▶ **TASK REQUIREMENTS**: All of the data needs to come back exactly as written.

▶ **RECORDS PROVIDED**:
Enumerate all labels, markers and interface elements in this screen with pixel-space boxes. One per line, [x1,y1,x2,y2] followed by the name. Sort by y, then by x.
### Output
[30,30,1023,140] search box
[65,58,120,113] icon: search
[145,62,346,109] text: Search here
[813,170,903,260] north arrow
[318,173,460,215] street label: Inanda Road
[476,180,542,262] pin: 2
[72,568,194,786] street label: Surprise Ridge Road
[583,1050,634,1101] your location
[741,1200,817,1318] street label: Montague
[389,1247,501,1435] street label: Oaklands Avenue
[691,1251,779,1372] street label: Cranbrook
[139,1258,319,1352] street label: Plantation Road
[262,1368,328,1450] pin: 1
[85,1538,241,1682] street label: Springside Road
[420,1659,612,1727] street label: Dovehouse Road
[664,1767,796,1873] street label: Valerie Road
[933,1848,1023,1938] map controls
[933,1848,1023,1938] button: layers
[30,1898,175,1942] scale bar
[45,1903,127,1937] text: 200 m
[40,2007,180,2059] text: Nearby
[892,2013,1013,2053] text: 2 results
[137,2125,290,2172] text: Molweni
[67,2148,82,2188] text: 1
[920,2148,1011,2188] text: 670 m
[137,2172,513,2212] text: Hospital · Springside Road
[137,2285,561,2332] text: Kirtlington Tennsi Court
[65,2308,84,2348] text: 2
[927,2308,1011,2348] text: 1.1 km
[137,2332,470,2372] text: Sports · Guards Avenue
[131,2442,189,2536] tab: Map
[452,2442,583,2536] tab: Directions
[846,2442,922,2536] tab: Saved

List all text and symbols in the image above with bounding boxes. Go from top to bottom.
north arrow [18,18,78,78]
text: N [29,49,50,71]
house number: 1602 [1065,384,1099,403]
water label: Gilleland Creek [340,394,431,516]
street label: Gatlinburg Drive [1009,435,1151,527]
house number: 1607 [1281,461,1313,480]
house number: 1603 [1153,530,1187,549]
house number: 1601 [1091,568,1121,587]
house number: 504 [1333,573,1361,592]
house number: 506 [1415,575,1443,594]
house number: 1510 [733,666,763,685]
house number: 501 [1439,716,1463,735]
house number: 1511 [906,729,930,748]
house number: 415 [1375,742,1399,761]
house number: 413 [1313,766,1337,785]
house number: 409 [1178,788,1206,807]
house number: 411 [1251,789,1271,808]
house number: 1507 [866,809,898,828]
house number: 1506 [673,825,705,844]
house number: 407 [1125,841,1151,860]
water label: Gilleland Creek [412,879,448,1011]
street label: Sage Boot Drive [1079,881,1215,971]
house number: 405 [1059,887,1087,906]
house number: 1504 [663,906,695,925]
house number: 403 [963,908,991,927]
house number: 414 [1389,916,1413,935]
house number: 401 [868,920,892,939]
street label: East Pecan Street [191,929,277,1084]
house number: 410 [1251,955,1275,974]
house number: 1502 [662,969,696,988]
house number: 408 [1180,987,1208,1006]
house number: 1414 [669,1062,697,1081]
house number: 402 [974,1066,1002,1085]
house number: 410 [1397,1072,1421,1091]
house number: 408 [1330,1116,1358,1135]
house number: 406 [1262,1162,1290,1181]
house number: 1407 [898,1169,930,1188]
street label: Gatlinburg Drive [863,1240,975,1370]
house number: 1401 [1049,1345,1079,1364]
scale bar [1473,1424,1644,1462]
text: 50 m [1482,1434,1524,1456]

▶ **SOLUTION TO THIS TASK**:
Enumerate all labels, markers and interface elements in this screen with pixel-space boxes. One per line, [x1,y1,x2,y2] followed by the name. Sort by y, then by x.
### Output
[30,30,1023,140] search box
[65,58,120,113] icon: search
[145,62,346,109] text: Search here
[813,170,903,260] north arrow
[318,173,460,215] street label: Inanda Road
[476,180,542,262] pin: 2
[72,568,194,786] street label: Surprise Ridge Road
[583,1050,634,1101] your location
[741,1200,817,1318] street label: Montague
[389,1247,501,1435] street label: Oaklands Avenue
[691,1251,779,1372] street label: Cranbrook
[139,1258,319,1352] street label: Plantation Road
[262,1368,328,1450] pin: 1
[85,1538,241,1682] street label: Springside Road
[420,1659,612,1727] street label: Dovehouse Road
[664,1767,796,1873] street label: Valerie Road
[933,1848,1023,1938] map controls
[933,1848,1023,1938] button: layers
[30,1898,175,1942] scale bar
[45,1903,127,1937] text: 200 m
[40,2007,180,2059] text: Nearby
[892,2013,1013,2053] text: 2 results
[137,2125,290,2172] text: Molweni
[67,2148,82,2188] text: 1
[920,2148,1011,2188] text: 670 m
[137,2172,513,2212] text: Hospital · Springside Road
[137,2285,561,2332] text: Kirtlington Tennsi Court
[65,2308,84,2348] text: 2
[927,2308,1011,2348] text: 1.1 km
[137,2332,470,2372] text: Sports · Guards Avenue
[131,2442,189,2536] tab: Map
[452,2442,583,2536] tab: Directions
[846,2442,922,2536] tab: Saved

List all text and symbols in the image above with bounding boxes. Go from top to bottom.
north arrow [18,18,78,78]
text: N [29,49,50,71]
house number: 1602 [1065,384,1099,403]
water label: Gilleland Creek [340,394,431,516]
street label: Gatlinburg Drive [1009,435,1151,527]
house number: 1607 [1281,461,1313,480]
house number: 1603 [1153,530,1187,549]
house number: 1601 [1091,568,1121,587]
house number: 504 [1333,573,1361,592]
house number: 506 [1415,575,1443,594]
house number: 1510 [733,666,763,685]
house number: 501 [1439,716,1463,735]
house number: 1511 [906,729,930,748]
house number: 415 [1375,742,1399,761]
house number: 413 [1313,766,1337,785]
house number: 409 [1178,788,1206,807]
house number: 411 [1251,789,1271,808]
house number: 1507 [866,809,898,828]
house number: 1506 [673,825,705,844]
house number: 407 [1125,841,1151,860]
water label: Gilleland Creek [412,879,448,1011]
street label: Sage Boot Drive [1079,881,1215,971]
house number: 405 [1059,887,1087,906]
house number: 1504 [663,906,695,925]
house number: 403 [963,908,991,927]
house number: 414 [1389,916,1413,935]
house number: 401 [868,920,892,939]
street label: East Pecan Street [191,929,277,1084]
house number: 410 [1251,955,1275,974]
house number: 1502 [662,969,696,988]
house number: 408 [1180,987,1208,1006]
house number: 1414 [669,1062,697,1081]
house number: 402 [974,1066,1002,1085]
house number: 410 [1397,1072,1421,1091]
house number: 408 [1330,1116,1358,1135]
house number: 406 [1262,1162,1290,1181]
house number: 1407 [898,1169,930,1188]
street label: Gatlinburg Drive [863,1240,975,1370]
house number: 1401 [1049,1345,1079,1364]
scale bar [1473,1424,1644,1462]
text: 50 m [1482,1434,1524,1456]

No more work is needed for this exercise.